Let $U\subseteq\mathbb{C}\setminus\left\{0\right\}$ be an open set and suppose that there is a path $\gamma$ in $U$ such that $\mbox{Ind}_{\gamma}(0)=1$. Show that there is no nth roots in $U$. $(n\geq 2)$
Remark: When we say that there is no nth root in $U$, it means that the function $f(z)=z$ does not have $n$th root $U$, ie, does not exists $g:U\rightarrow \mathbb{C}$ holomorphic such that $f(z)=(g(z))^n$ for all $z\in U$.
Let $U\subseteq\mathbb{C}\setminus\left\{0\right\}$ be an open set and $\gamma: [0, 1] \to U$ be a closed path in $U$ such that $\mbox{Ind}_{\gamma}(0)=1$.
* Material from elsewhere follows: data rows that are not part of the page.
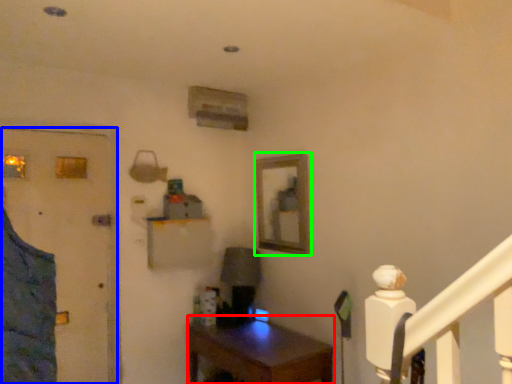
Question: Which object is the farthest from desk (highlighted by a red box)? Choose among these: door (highlighted by a blue box) or picture frame (highlighted by a green box).

Choices:
 (A) door
 (B) picture frame

Answer: (A)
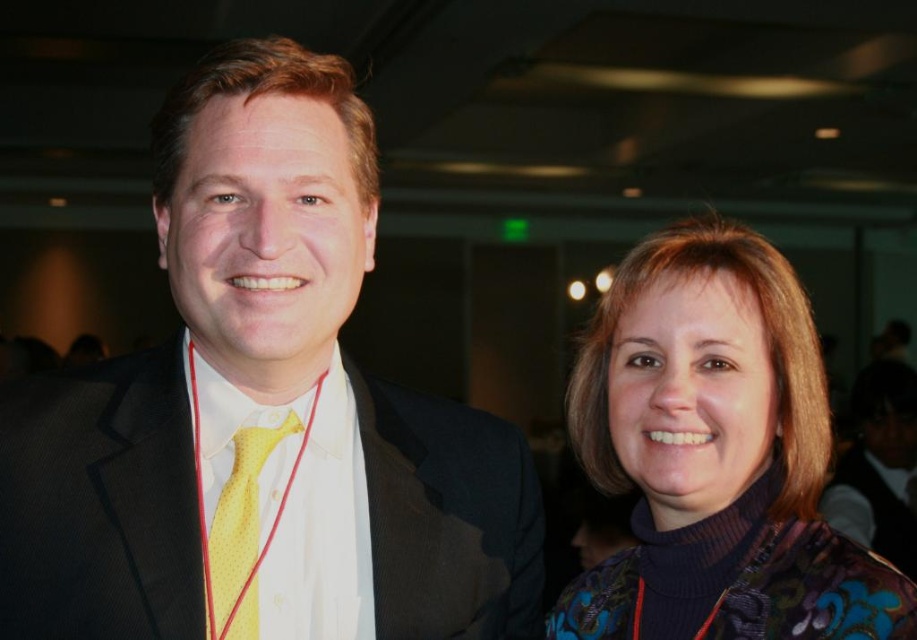
Question: Which point is closer to the camera?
Assume that $g:U\rightarrow \mathbb{C}$ is holomorphic in $U$ and satisfies $g(z)^n = z$ for all $z \in U$, and therefore $$ n \frac{g'(z)}{g(z)} = \frac 1z \, . $$
Then $\Gamma := g \circ \gamma$ is a closed path in $U$ and $$ \mbox{Ind}_{\Gamma}(0) = \frac{1}{2 \pi i} \int_\Gamma \frac{dw}{w} = \frac{1}{2 \pi i} \int_0^1 \frac {g'(\gamma(z)) \, \gamma'(t)}{g(\gamma(t))} \, dt = \\ \frac{1}{2 \pi i} \int_0^1 \frac{\gamma'(t)}{n \, \gamma(t)} \, dt = \frac{1}{n} \frac{1}{2 \pi i} \int_\gamma \frac{dz}{z} = \frac{1}{n} \mbox{Ind}_{\gamma}(0) = \frac{1}{n} $$ which contradicts the fact that the winding number $\mbox{Ind}_{\Gamma}(0)$ is an integer.